John Gormley: Minister For Life

Morning in Dublin. A cold, ill-formed, fearful morning; a morning that bled agonisingly through a death-black night. The pall of smoke from the night before clings lethargically to the ground.

In his office high in the fortified Ahern Wing of Leinster House (some had called it the Bertie Boner, but never more than once), Minister For Life John Gormley presses a cup of tasteless coffee to his lips, as much for warmth as for sustenance. He’s older now; old beyond his years. That kindly, Clausian aspect which garnered such trust and favour has harshened to a weathered, leathery countenance. Long years of trouble and nothing but have traced deep, dark lines across his forehead. Catching a glimpse of his reflection in the window, he starts slightly, them smiles to himself. Who said this game was a beauty contest?

His gaze penetrates his reflection through to the wispy grey coils lingering in the street below. Tear gas, he thinks. Eighteen months ago it would have been smoke. Another dry, humourless chuckle escapes his lips; I guess that’s what we mean by progress, he thinks.

Footsteps.
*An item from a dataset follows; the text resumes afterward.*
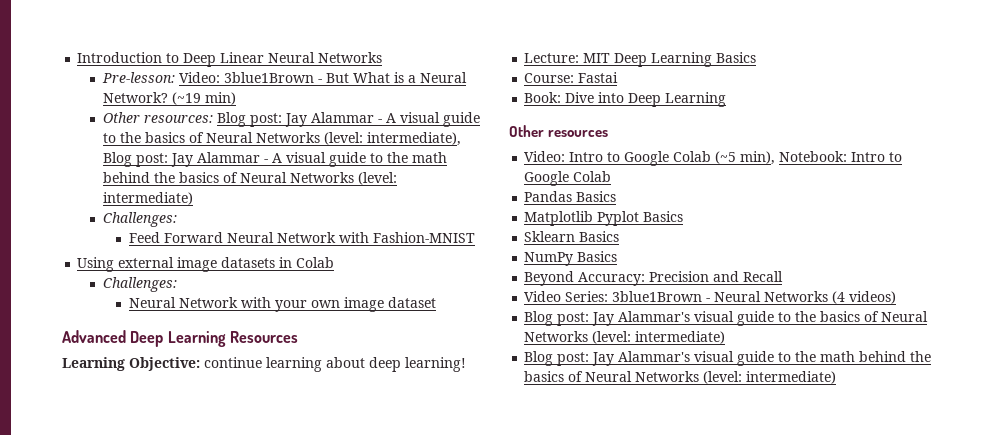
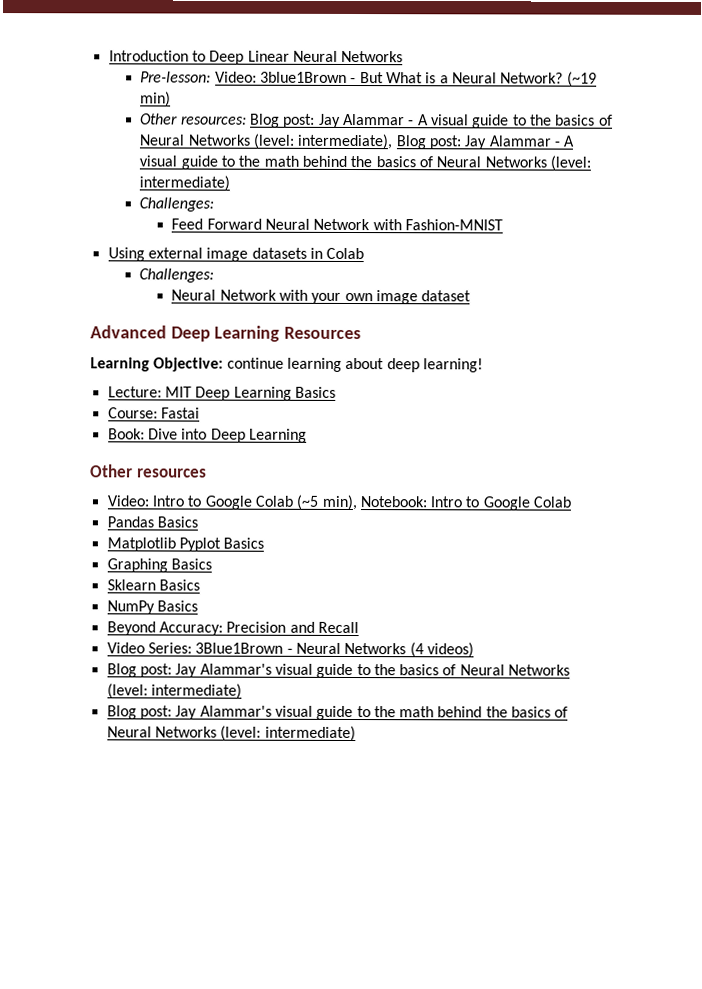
(684, 216) none -> [106,558,212,573] // Graphing Basics
[612,291,703,302] 3blue1Brown -> [195,642,284,654] 3Blue1Brown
Six feet. No cause for panic. He crosses to the door and slides it open; here comes young O’Hara, his eager junior secretary. Briefcase handcuffed by his side, flanked by two stout soldiers of the Ministerial Guard. He really must look into how and where they make those awful rubber boots.

It takes O’Hara an age to traverse the echoing corridor with its painfully forensic fluorescent lights. At last, with a final frisking, he’s inside, the guards dismissed with a nod of the head. He’s nervous.

“Minister, I have a few little scraps of bad news for you. I’m trying to be positive, like you said, but I thought I should tell it to you straight.”

“O’Hara, you couldn’t be positive if you’d had three blood transfusions from the SubMediCentre up in Finglas. Get on with it.”

“Yes, sir. Okay, I’ll just – I’ll build to it, okay? Now, I’m just relaying what I’ve been asked to, I’m not – “

“Do it.” A harshness creeping into his voice. Must arrest that, he thinks. That’s not what got you here.

“Yes, sir. Now, the consignment of SuperGreen Bicycles from Atlanta arrive this morning, after a long delay, as you know. There are 10,000 of them, and we’re chasing them up about the rest.

The Shell Special Division lost two men in an engagement with the insurgents out west, but they did take down 17 of them, so that’s, I suppose, we’re up on that one. The outbreak of cholera in Galway is still going on, we’re counting another 340 dead this week. Cork Opera House has collapsed after the flooding, again I’m afraid. And we’ve just had word from Minister O’Leary that one of his jets has been hijacked over Wigan, we’re not sure if it’s foreign or domestic, but they’re threatening to blow it up. And eh, yeah, that’s it.”

Midway through O’Hara’s litany, the minister’s hands had reached for his GreenCo CleanPhone. Recognising the futility of dialling any of its numbers, he nonetheless clings onto it, tighter and tighter, palm whitening beneath his grip. His mouth is parched; twitching in his forehead is a vein he’s never noticed before. As he swallows the rage rising in his throat, the CleanPhone finally burst into smithereens under the pressure of his vice-like grasp. He hurls his gaze across the room, freezing O’Hara to the spot like a hunted stag in the pre-Special Period days.

“They PROMISED me 20,000 bikes, damnit!”